Mum and dad are in marriage guidance, one son is a university dropout, the other adopted, the daughter is feeling passed over in the family business, and the mother's own mum is causing resentment. We see all this clearly, and it's obvious this is a very splintered, fractured household before the husband builds his own physical rift into things. But the space, filled as it is with disembodied voices and potential fatalities, is soon not as important as these realised potentials, with an unknown killer with unknown motive in the household - or possibly left from an earlier time.
It's the fact this physical metaphor is buried fulsomely into a murder mystery that gives this book its prime plus point. You're not just tasked with guessing whodunnit but are seeing the artistic representation of a broken family society. On paper my summary of all those artistic splits would imply the creators have gone over the top - there are jump-cuts in narration, insets and picture-in-picture cutaways cleaving the page, and even echoing dialogue is split up mid-syllable.

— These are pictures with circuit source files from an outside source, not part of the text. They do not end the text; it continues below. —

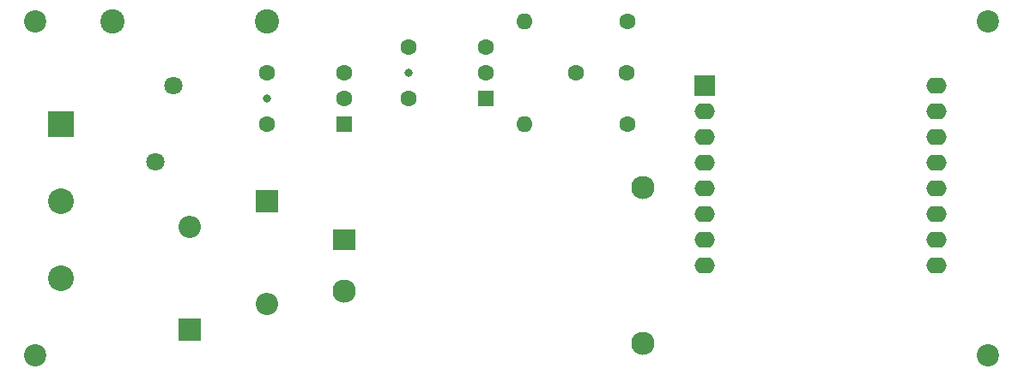
<source format=gts>
%TF.GenerationSoftware,KiCad,Pcbnew,9.0.3+dfsg-1*%
%TF.CreationDate,2026-02-21T20:26:47+01:00*%
%TF.ProjectId,MaxPilot,4d617850-696c-46f7-942e-6b696361645f,rev?*%
%TF.SameCoordinates,Original*%
%TF.FileFunction,Soldermask,Top*%
%TF.FilePolarity,Negative*%
%FSLAX46Y46*%
G04 Gerber Fmt 4.6, Leading zero omitted, Abs format (unit mm)*
G04 Created by KiCad (PCBNEW 9.0.3+dfsg-1) date 2026-02-21 20:26:47*
%MOMM*%
%LPD*%
G01*
G04 APERTURE LIST*
G04 Aperture macros list*
%AMRoundRect*
0 Rectangle with rounded corners*
0 $1 Rounding radius*
0 $2 $3 $4 $5 $6 $7 $8 $9 X,Y pos of 4 corners*
0 Add a 4 corners polygon primitive as box body*
4,1,4,$2,$3,$4,$5,$6,$7,$8,$9,$2,$3,0*
0 Add four circle primitives for the rounded corners*
1,1,$1+$1,$2,$3*
1,1,$1+$1,$4,$5*
1,1,$1+$1,$6,$7*
1,1,$1+$1,$8,$9*
0 Add four rect primitives between the rounded corners*
20,1,$1+$1,$2,$3,$4,$5,0*
20,1,$1+$1,$4,$5,$6,$7,0*
20,1,$1+$1,$6,$7,$8,$9,0*
20,1,$1+$1,$8,$9,$2,$3,0*%
G04 Aperture macros list end*
%ADD10C,1.600000*%
%ADD11O,1.600000X1.600000*%
%ADD12C,2.400000*%
%ADD13C,0.800000*%
%ADD14RoundRect,0.250000X0.550000X0.550000X-0.550000X0.550000X-0.550000X-0.550000X0.550000X-0.550000X0*%
%ADD15R,2.540000X2.540000*%
%ADD16C,2.540000*%
%ADD17C,2.200000*%
%ADD18R,2.300000X2.000000*%
%ADD19C,2.300000*%
%ADD20C,1.800000*%
%ADD21R,2.000000X2.000000*%
%ADD22O,2.000000X1.600000*%
%ADD23R,2.200000X2.200000*%
%ADD24O,2.200000X2.200000*%
G04 APERTURE END LIST*
D10*
%TO.C,R2*%
X73660000Y-25400000D03*
D11*
X63500000Y-25400000D03*
%TD*%
D12*
%TO.C,F1*%
X22860000Y-15240000D03*
X38100000Y-15240000D03*
%TD*%
D10*
%TO.C,U3*%
X45720000Y-20320000D03*
D13*
X38100000Y-22860000D03*
D14*
X45720000Y-25400000D03*
D10*
X45720000Y-22860000D03*
X38100000Y-20320000D03*
X38100000Y-25400000D03*
%TD*%
D15*
%TO.C,J1*%
X17780000Y-25400000D03*
D16*
X17780000Y-33020000D03*
X17780000Y-40640000D03*
%TD*%
D17*
%TO.C,H1*%
X15240000Y-15240000D03*
%TD*%
%TO.C,H4*%
X109220000Y-48260000D03*
%TD*%
D10*
%TO.C,R1*%
X73660000Y-15240000D03*
D11*
X63500000Y-15240000D03*
%TD*%
D18*
%TO.C,PS1*%
X45720000Y-36905000D03*
D19*
X45720000Y-41905000D03*
X75120000Y-31705000D03*
X75120000Y-47105000D03*
%TD*%
D20*
%TO.C,RV1*%
X28840000Y-21650000D03*
X27040000Y-29150000D03*
%TD*%
D10*
%TO.C,U2*%
X59685000Y-17780000D03*
D13*
X52065000Y-20320000D03*
D14*
X59685000Y-22860000D03*
D10*
X59685000Y-20320000D03*
X52065000Y-17780000D03*
X52065000Y-22860000D03*
%TD*%
D21*
%TO.C,U1*%
X81280000Y-21590000D03*
D22*
X81280000Y-24130000D03*
X81280000Y-26670000D03*
X81280000Y-29210000D03*
X81280000Y-31750000D03*
X81280000Y-34290000D03*
X81280000Y-36830000D03*
X81280000Y-39370000D03*
X104140000Y-39370000D03*
X104140000Y-36830000D03*
X104140000Y-34290000D03*
X104140000Y-31750000D03*
X104140000Y-29210000D03*
X104140000Y-26670000D03*
X104140000Y-24130000D03*
X104140000Y-21590000D03*
%TD*%
D23*
%TO.C,D1*%
X38100000Y-33020000D03*
D24*
X38100000Y-43180000D03*
%TD*%
D17*
%TO.C,H3*%
X15240000Y-48260000D03*
%TD*%
D23*
%TO.C,D2*%
X30480000Y-45720000D03*
D24*
X30480000Y-35560000D03*
%TD*%
D17*
%TO.C,H2*%
X109220000Y-15240000D03*
%TD*%
D10*
%TO.C,C1*%
X73580000Y-20320000D03*
X68580000Y-20320000D03*
%TD*%
M02*

</source>
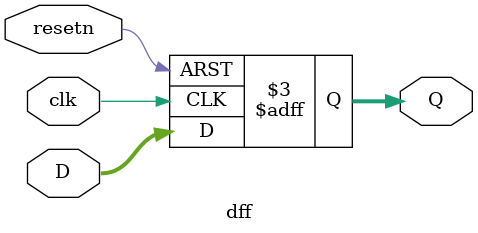
<source format=v>
module dff#(parameter WIDTH = 2)
	(
		input resetn, clk,
		input [WIDTH-1:0] D,
		output reg [WIDTH-1:0] Q
		);

	always@(posedge clk or negedge resetn) begin
		if(!resetn)begin
			Q <= 0;
		end
		else begin
			Q <= D;
		end
	end
endmodule
</source>
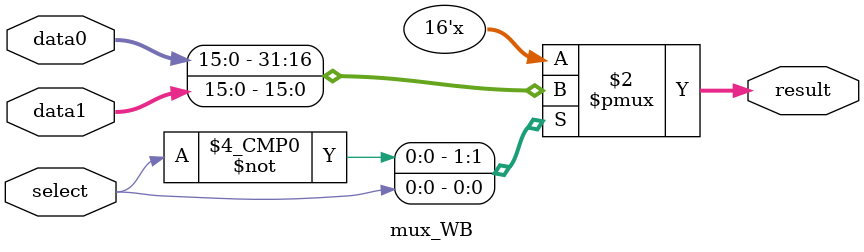
<source format=sv>
module mux_WB( input logic [15:0] data0,
					input logic [15:0] data1,
					input logic select,
					output logic [15:0] result);

  always_comb begin
	  case (select)
			
				 1'b0: begin // acciones para ADD
						result = data0;			// fuente del segundo dato para la alu (contenido de registro)
				 end
				 1'b1: begin // acciones para ADD
						result = data1;			// fuente del segundo dato para la alu (contenido de registro)
				 end
				 default: begin // acciones para NOT (stall)
						result = data0;			// fuente del segundo dato para la alu (contenido de registro)
				 end
		endcase
  end

endmodule
</source>
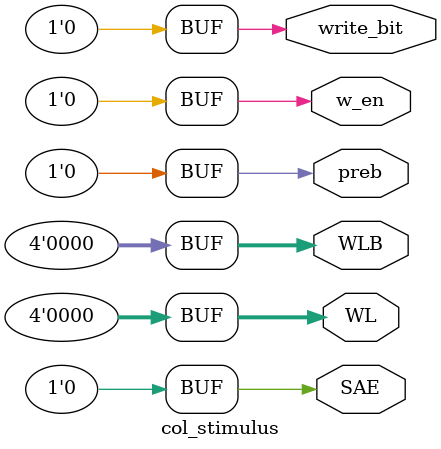
<source format=v>
module col_stimulus (
    output reg preb, w_en, write_bit, SAE,
    output reg [3:0] WL, WLB
);

    // Main stimulus sequence
    initial begin
        // reset
        preb = 0;
        w_en = 0;
        SAE  = 0;
        WL   = 4'b0000;
        WLB  = 4'b0000;
        write_bit = 0;
        //write 0@0001
        #10
        preb = 1;
        w_en = 1;
        SAE  = 0;
        WL   = 4'b0001;
        WLB  = 4'b0001;
        write_bit = 0;
        //precharge
        #10
        preb = 0;
        w_en = 0;
        SAE  = 0;
        WL   = 4'b0000;
        WLB  = 4'b0000;
        write_bit = 0;
        //read 0@0001
        #10
        preb = 1;
        w_en = 0;
        SAE  = 1;
        WL   = 4'b0001;
        WLB  = 4'b0000;
        write_bit = 0;
        //precharge
        #10
        preb = 0;
        w_en = 0;
        SAE  = 0;
        WL   = 4'b0000;
        WLB  = 4'b0000;
        write_bit = 0;
        //read 1@0001
        #10
        preb = 1;
        w_en = 0;
        SAE  = 1;
        WL   = 4'b0000;
        WLB  = 4'b0001;
        write_bit = 0;

        // reset
        #10
        preb = 0;
        w_en = 0;
        SAE  = 0;
        WL   = 4'b0000;
        WLB  = 4'b0000;
        write_bit = 0;
        //write 0@0010
        #10
        preb = 1;
        w_en = 1;
        SAE  = 0;
        WL   = 4'b0010;
        WLB  = 4'b0010;
        write_bit = 1;
        //precharge
        #10
        preb = 0;
        w_en = 0;
        SAE  = 0;
        WL   = 4'b0000;
        WLB  = 4'b0000;
        write_bit = 1;
        //read 1@0010
        #10
        preb = 1;
        w_en = 0;
        SAE  = 1;
        WL   = 4'b0010;
        WLB  = 4'b0000;
        write_bit = 1;
        //precharge
        #10
        preb = 0;
        w_en = 0;
        SAE  = 0;
        WL   = 4'b0000;
        WLB  = 4'b0000;
        write_bit = 1;
        //read 0@0010
        #10
        preb = 1;
        w_en = 0;
        SAE  = 1;
        WL   = 4'b0000;
        WLB  = 4'b0010;
        write_bit = 1;
        //precharge
        #10
        preb = 0;
        w_en = 0;
        SAE  = 0;
        WL   = 4'b0000;
        WLB  = 4'b0000;
        write_bit = 1;
        //read 0@0001
        #10
        preb = 1;
        w_en = 0;
        SAE  = 1;
        WL   = 4'b0010;
        WLB  = 4'b0000;
        write_bit = 1;
        // reset
        #10
        preb = 0;
        w_en = 0;
        SAE  = 0;
        WL   = 0;
        WLB  = 0;
        write_bit = 0;
        
    end
endmodule
</source>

But this is not the case - Mina knows what she is doing in providing us with a brisk yet complex plot, and Fuso provides spiky portraits of his characters, set amongst angular shadows, that expressionalistically heighten the oddity of Eton Terrace.
The end result is deceptively rich - a small hardback of a graphic novel, or a thriller read in a few minutes, either way it seems a lot more slight than it is. The over-familiar family arguments are given a (w)hole lot of added oomph here, and on a second look this title has the most character I've seen yet from this already highly commendable and distinctive Vertigo imprint.
I must therefore thank them for sending me a review copy.
The series was launched with Dark Entries by Ian Rankin and Werther Dell'Edera.